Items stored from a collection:
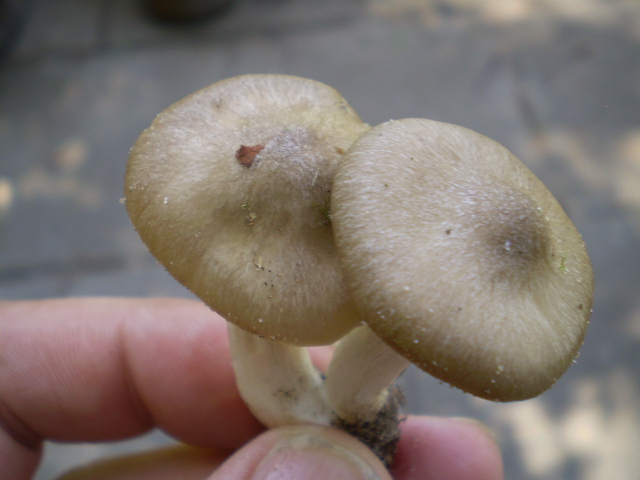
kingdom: Fungi
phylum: Basidiomycota
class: Agaricomycetes
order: Agaricales
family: Entolomataceae
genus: Entoloma
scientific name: Entoloma clypeatum
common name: flammet rødblad
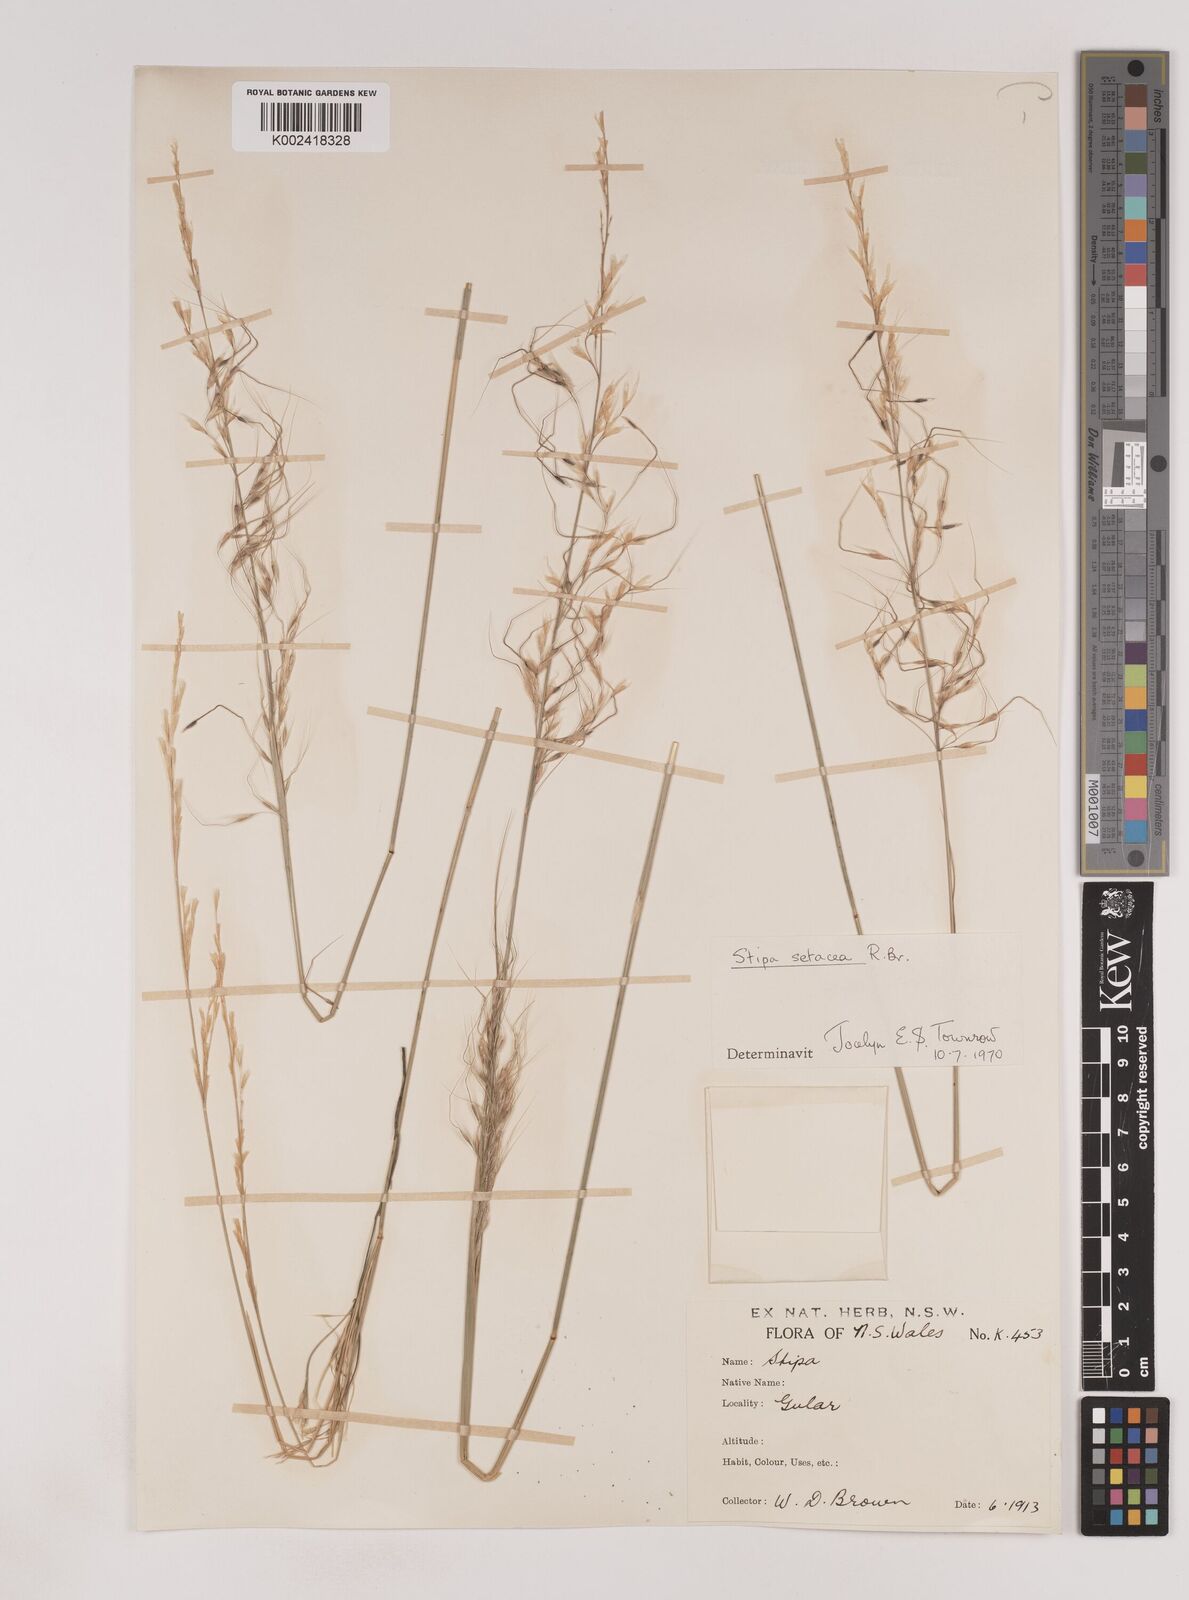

> _SET PROBLEM_
Quote all of the data above word for word, leaving the pictures out of your answer.

> _TASK RESPONSE_
kingdom: Fungi
phylum: Basidiomycota
class: Agaricomycetes
order: Agaricales
family: Entolomataceae
genus: Entoloma
scientific name: Entoloma clypeatum
common name: flammet rødblad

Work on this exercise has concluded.